10-second review: The student question approach with a poem, Karl Shapiro’s “Auto Wreck.” Taken from Teaching English, How To… Raymond Stopper, Xlibris, 2004.
With Karl Shapiro’s “Auto Wreck” as an example, I will explain how I taught and organized a discussion of a literary work.
Introducing the Poem.
The Poem, “Auto Wreck,” re-creates the aftermath of a terrible automobile accident.
As the teacher, I first needed to decide my reason for asking the students to read the poem. This poem, “Auto Wreck,” was the first poem in an introductory unit on poetry. I decided that my main reason for having the students read it was its “unpoetic” subject matter. This poem was not about love and hearts and flowers, but about the ugly experience of an auto accident. I wanted the students to understand that poems can be written about almost any human experience and that the poet uses the experience to raise questions about life. A second reason for reading the poem was to have the students explore how poetry differs from other types of writing—specifically, newspaper reports of automobile accidents.

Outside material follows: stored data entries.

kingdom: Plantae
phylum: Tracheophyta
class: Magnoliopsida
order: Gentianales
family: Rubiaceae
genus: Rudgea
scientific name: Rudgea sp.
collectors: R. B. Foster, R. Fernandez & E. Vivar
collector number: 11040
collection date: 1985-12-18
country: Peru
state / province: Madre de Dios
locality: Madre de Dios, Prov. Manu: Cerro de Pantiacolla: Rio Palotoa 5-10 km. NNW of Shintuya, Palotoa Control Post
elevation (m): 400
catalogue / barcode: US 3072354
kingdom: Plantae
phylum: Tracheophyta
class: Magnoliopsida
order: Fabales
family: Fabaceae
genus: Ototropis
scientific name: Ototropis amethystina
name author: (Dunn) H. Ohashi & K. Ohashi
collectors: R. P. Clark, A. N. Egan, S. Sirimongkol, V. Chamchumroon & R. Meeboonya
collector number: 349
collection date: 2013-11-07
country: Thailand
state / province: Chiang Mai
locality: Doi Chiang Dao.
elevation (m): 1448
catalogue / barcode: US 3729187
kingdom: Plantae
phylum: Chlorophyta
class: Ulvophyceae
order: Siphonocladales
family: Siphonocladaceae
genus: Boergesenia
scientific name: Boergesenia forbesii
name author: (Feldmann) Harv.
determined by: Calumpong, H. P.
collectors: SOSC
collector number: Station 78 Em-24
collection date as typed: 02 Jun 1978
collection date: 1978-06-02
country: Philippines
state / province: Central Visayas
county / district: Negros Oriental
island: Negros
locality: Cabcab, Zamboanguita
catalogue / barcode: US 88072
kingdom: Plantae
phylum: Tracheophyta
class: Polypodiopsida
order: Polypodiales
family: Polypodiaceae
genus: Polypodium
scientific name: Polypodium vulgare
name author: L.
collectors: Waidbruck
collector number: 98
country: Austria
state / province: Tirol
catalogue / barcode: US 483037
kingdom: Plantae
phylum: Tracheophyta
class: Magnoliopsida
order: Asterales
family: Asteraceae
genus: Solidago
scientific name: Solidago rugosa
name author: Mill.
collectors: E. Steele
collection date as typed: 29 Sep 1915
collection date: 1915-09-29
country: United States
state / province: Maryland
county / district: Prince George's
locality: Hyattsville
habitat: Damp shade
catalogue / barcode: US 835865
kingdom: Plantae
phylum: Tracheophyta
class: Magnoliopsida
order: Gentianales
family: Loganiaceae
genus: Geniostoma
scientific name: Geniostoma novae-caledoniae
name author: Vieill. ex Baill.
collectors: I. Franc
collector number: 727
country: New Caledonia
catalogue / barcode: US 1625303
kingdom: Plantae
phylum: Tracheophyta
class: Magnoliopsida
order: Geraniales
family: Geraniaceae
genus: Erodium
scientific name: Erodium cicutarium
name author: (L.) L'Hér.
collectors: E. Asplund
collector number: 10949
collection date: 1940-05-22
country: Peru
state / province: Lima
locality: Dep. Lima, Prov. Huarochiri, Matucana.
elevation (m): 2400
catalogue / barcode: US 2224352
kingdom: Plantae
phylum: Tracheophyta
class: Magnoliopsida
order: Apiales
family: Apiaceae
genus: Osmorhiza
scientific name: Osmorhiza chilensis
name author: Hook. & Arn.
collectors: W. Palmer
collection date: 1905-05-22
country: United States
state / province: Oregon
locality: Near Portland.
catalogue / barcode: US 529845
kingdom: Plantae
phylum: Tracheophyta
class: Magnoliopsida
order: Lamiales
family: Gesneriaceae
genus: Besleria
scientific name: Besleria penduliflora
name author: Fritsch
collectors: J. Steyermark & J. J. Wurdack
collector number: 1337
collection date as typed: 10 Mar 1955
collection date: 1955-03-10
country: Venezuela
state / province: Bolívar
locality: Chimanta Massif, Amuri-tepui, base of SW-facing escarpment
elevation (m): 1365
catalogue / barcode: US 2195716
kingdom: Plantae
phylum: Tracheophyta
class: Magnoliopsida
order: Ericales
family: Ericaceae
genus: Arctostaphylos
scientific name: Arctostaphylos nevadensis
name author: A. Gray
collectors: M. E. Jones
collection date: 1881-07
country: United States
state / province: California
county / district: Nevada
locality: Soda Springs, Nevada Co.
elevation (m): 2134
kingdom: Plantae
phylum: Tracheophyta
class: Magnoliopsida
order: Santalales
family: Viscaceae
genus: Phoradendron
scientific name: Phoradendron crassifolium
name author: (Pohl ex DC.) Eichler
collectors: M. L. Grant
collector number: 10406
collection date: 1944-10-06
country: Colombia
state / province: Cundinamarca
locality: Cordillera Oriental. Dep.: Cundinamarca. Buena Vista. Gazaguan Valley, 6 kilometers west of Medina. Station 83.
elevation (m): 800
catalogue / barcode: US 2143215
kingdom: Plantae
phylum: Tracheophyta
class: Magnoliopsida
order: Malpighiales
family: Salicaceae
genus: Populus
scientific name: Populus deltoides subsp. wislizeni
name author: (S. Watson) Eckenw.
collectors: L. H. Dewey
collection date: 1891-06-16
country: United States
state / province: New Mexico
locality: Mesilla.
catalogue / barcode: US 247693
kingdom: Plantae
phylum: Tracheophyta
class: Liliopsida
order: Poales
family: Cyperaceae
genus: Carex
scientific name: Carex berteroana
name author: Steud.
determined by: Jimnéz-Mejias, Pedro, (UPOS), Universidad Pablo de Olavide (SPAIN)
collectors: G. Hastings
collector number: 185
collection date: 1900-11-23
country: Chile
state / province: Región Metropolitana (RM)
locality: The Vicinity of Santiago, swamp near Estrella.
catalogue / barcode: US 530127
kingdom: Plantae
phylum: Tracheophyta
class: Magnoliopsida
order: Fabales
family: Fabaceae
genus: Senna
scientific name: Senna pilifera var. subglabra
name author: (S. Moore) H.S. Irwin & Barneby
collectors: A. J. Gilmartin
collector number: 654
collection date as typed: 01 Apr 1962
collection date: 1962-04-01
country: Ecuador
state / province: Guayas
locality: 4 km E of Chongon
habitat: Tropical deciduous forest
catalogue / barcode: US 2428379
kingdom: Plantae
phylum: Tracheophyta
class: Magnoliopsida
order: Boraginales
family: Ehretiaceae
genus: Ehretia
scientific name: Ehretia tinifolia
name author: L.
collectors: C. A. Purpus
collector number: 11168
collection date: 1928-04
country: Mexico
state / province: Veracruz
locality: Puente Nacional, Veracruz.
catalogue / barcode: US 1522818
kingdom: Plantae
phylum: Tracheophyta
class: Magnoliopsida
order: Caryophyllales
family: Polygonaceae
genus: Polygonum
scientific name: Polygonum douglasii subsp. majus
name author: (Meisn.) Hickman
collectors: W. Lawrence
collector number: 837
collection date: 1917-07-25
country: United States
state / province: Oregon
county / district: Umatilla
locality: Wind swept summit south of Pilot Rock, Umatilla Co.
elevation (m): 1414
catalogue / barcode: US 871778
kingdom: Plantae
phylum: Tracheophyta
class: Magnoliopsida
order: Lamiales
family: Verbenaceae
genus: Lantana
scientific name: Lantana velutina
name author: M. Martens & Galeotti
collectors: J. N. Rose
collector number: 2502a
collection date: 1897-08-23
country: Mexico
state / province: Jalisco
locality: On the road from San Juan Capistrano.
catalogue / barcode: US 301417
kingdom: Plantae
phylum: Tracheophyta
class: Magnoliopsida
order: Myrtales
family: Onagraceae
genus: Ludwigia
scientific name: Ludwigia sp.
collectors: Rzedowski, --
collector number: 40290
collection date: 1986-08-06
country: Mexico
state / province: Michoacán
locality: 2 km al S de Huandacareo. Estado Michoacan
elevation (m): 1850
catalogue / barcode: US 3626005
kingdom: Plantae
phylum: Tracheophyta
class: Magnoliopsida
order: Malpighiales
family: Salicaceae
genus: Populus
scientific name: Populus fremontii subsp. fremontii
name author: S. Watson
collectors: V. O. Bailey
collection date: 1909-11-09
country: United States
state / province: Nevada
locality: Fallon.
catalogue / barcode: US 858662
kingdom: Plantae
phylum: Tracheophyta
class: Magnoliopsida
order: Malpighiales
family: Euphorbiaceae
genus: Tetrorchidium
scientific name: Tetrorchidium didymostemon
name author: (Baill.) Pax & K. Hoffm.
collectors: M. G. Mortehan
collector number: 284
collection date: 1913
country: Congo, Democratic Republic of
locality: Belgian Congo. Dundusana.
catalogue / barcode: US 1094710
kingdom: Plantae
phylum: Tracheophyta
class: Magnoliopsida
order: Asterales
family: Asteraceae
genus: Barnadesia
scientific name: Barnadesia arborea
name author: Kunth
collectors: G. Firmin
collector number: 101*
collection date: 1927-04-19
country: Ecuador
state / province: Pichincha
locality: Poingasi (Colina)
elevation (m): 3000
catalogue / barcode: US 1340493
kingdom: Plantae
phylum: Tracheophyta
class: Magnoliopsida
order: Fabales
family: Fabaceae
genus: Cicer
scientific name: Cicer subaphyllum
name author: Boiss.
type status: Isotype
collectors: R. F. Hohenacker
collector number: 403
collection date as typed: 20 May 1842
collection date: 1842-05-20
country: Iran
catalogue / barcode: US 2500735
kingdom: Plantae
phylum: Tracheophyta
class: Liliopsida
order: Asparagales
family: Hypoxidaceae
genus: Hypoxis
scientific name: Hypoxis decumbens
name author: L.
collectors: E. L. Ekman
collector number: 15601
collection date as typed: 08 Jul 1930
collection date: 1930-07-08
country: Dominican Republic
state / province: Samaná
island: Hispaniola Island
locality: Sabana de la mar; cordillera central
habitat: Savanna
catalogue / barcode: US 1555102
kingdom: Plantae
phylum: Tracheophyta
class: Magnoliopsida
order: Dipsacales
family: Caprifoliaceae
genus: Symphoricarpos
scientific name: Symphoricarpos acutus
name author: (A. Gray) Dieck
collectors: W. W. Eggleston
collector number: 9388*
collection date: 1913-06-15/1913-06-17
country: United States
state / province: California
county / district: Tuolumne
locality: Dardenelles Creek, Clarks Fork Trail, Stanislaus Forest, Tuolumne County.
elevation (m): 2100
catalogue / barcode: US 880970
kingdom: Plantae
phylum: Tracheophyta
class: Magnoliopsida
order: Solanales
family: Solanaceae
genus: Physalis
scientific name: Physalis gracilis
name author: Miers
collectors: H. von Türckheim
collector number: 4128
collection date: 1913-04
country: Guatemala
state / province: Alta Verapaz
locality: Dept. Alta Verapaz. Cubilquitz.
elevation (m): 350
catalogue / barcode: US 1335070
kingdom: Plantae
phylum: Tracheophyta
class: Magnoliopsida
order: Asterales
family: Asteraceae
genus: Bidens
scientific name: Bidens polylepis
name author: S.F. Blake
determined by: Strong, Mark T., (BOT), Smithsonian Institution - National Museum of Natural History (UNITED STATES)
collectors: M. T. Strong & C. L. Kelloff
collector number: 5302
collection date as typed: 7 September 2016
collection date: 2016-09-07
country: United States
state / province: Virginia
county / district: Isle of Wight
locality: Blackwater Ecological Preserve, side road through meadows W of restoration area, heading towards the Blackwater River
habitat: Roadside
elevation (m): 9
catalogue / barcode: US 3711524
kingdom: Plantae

I began by asking students to tell how they felt about poetry, whether they had any favorite poems and whether they enjoyed reading poetry. A good many of the students said, “I never can understand poems. The language is confusing. The meaning is not plain. And when teachers tell us what it means, I don’t see it. So, I don’t read poetry on my own.” I ask students to tell about poems they have liked. Students usually remember some poems, especially those they read in elementary school and a few from middle school or junior high.
I introduced “Auto Wreck” by telling the students of my personal experience with an auto accident, in which I fell asleep at the wheel, barely avoided a head-on collision with a brick building and severed a telephone pole—at a time when cars did not have seat belts. I especially remembered my trip to the hospital in the ambulance that seemed to float along (an experience suggested in Shapiro’s poem). Had any students been in accidents? Those students who had been in accidents and those who knew people who had been in accidents reflected on what the accidents had meant to them in their lives.
I gave the students a copy of a newspaper report of an automobile accident. We analyzed the style and the tone of the report and agreed that it was straight reporting of the facts of the accident, together with the comments by the investigating officers and witnesses as to how the accident happened. Now I introduced the poem “Auto Wreck” by Karl Shapiro.